EXERCISE INSTRUCTIONS: Only the lines from the one containing "Noted. Looks left: 3." through the final line below belong in the output, copied exactly and without pictures.

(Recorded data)

━━━━━━━━━━

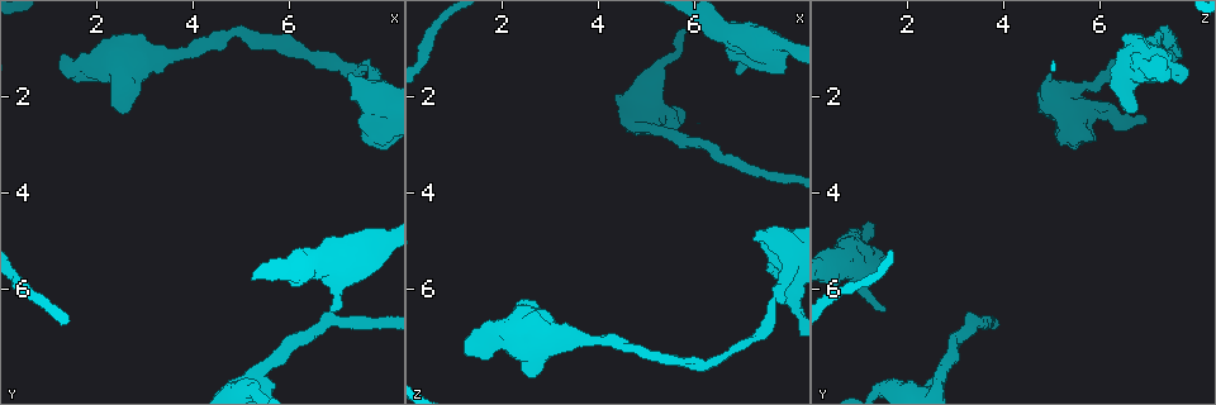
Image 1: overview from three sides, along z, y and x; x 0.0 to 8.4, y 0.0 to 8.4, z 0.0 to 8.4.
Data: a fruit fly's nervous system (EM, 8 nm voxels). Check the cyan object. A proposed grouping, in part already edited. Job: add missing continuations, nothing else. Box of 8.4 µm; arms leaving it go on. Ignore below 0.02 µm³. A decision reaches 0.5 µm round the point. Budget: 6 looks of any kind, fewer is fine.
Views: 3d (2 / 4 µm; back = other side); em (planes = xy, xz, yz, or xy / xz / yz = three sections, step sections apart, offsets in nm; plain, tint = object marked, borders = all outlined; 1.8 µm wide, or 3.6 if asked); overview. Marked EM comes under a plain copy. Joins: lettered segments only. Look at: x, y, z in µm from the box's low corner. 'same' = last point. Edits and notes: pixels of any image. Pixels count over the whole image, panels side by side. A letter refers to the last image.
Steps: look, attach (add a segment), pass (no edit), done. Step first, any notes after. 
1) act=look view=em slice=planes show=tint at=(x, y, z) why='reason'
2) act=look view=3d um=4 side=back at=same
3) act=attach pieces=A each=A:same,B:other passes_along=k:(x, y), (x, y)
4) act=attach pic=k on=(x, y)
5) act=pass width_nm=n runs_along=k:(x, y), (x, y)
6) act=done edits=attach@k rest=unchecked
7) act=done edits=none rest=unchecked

act=look view=em slice=xy step=4 show=borders at=(6.80, 6.50, 1.55) why='an open end'

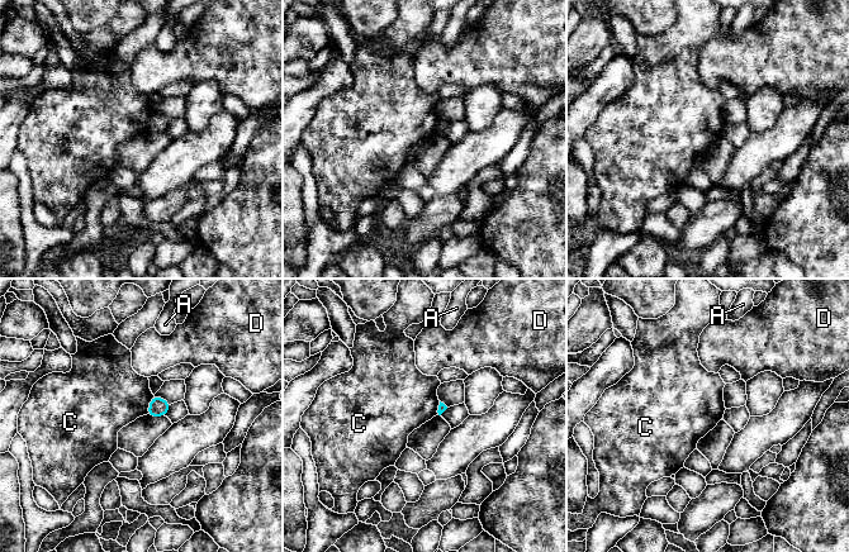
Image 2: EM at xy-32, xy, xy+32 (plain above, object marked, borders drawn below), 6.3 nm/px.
act=pass each=A:other,C:other,D:other border=2:(153, 395), (147, 413) found='no lettered segment goes on from it'

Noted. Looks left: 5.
act=look view=3d um=4 at=(5.20, 7.90, 2.70)

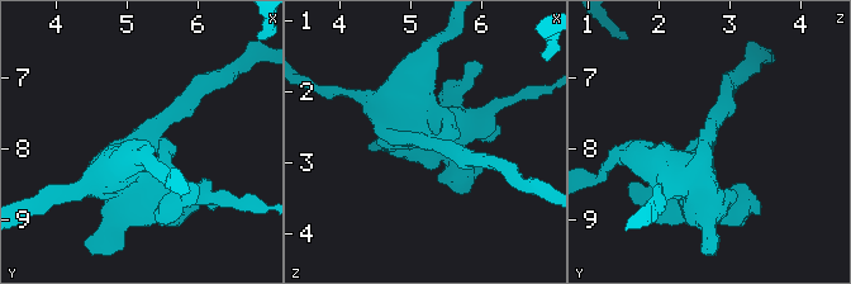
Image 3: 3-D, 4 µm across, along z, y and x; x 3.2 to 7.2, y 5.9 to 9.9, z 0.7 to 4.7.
act=look view=em slice=xz step=8 show=borders at=(5.25, 7.90, 2.65) why='shape alone is not enough'

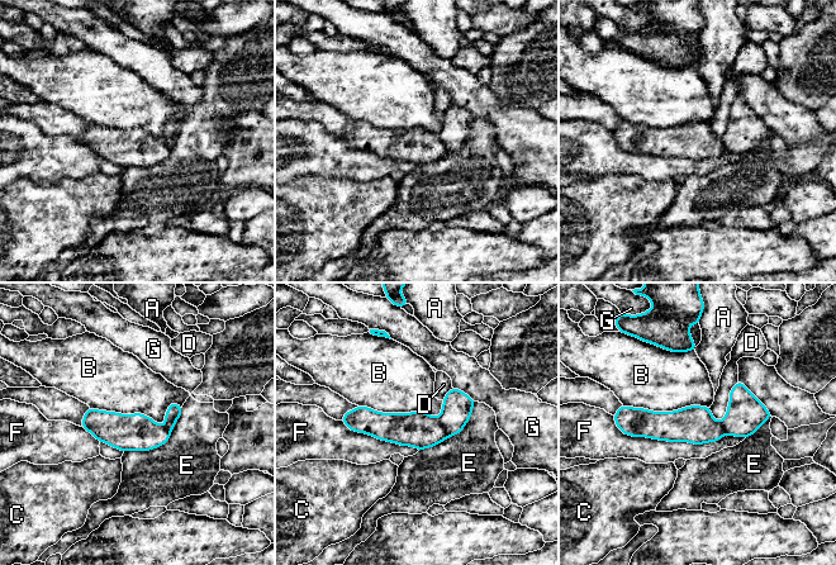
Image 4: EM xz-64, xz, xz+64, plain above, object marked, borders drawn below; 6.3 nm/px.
act=pass longest_contact=F:850nm each=A:other,B:other,C:other,D:other,E:other,F:other,G:other runs_along=4:(626, 413), (699, 427), (766, 414) found='no lettered segment goes on from it'

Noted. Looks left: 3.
act=look view=em slice=yz step=8 show=tint at=(7.65, 1.35, 6.45) why='calibre changes'

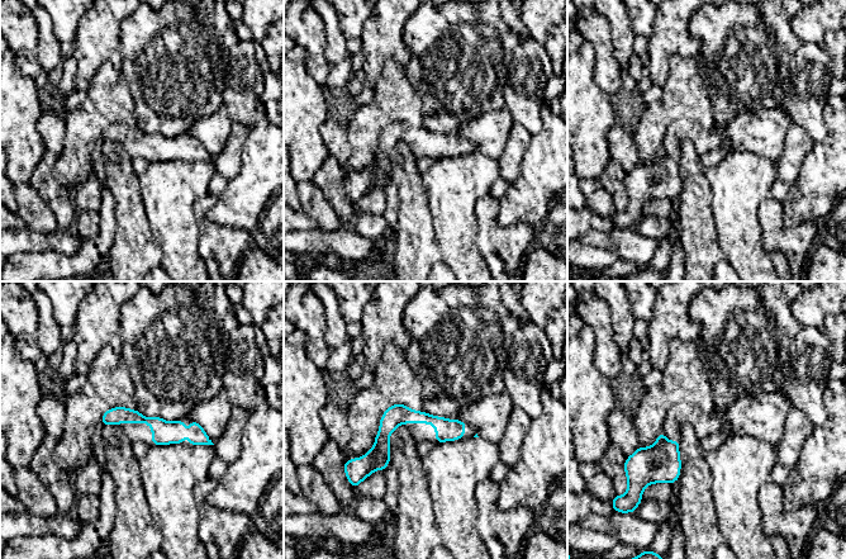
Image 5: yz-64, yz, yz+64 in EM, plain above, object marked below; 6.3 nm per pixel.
act=look view=em slice=planes show=borders at=same why='cut it another way'

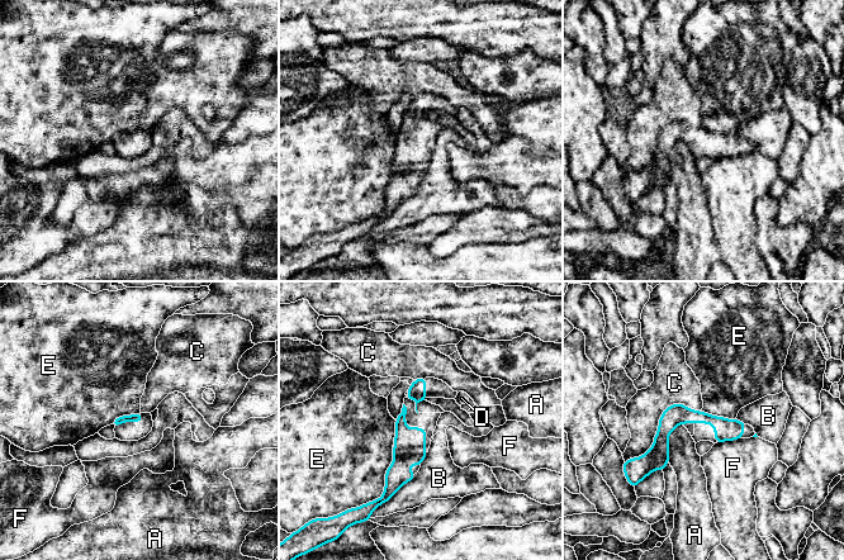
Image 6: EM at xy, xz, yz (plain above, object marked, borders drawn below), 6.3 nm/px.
act=pass each=A:other,B:other,C:other,D:other,E:other,F:other border=6:(393, 460), (375, 499) found='no lettered segment goes on from it'

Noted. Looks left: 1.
act=done edits=none rest=unchecked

━━━━━━━━━━

TASK RESPONSE:
Noted. Looks left: 3.
act=look view=em slice=yz step=8 show=tint at=(7.65, 1.35, 6.45) why='calibre changes'

Image 5: yz-64, yz, yz+64 in EM, plain above, object marked below; 6.3 nm per pixel.
act=look view=em slice=planes show=borders at=same why='cut it another way'

Image 6: EM at xy, xz, yz (plain above, object marked, borders drawn below), 6.3 nm/px.
act=pass each=A:other,B:other,C:other,D:other,E:other,F:other border=6:(393, 460), (375, 499) found='no lettered segment goes on from it'

Noted. Looks left: 1.
act=done edits=none rest=unchecked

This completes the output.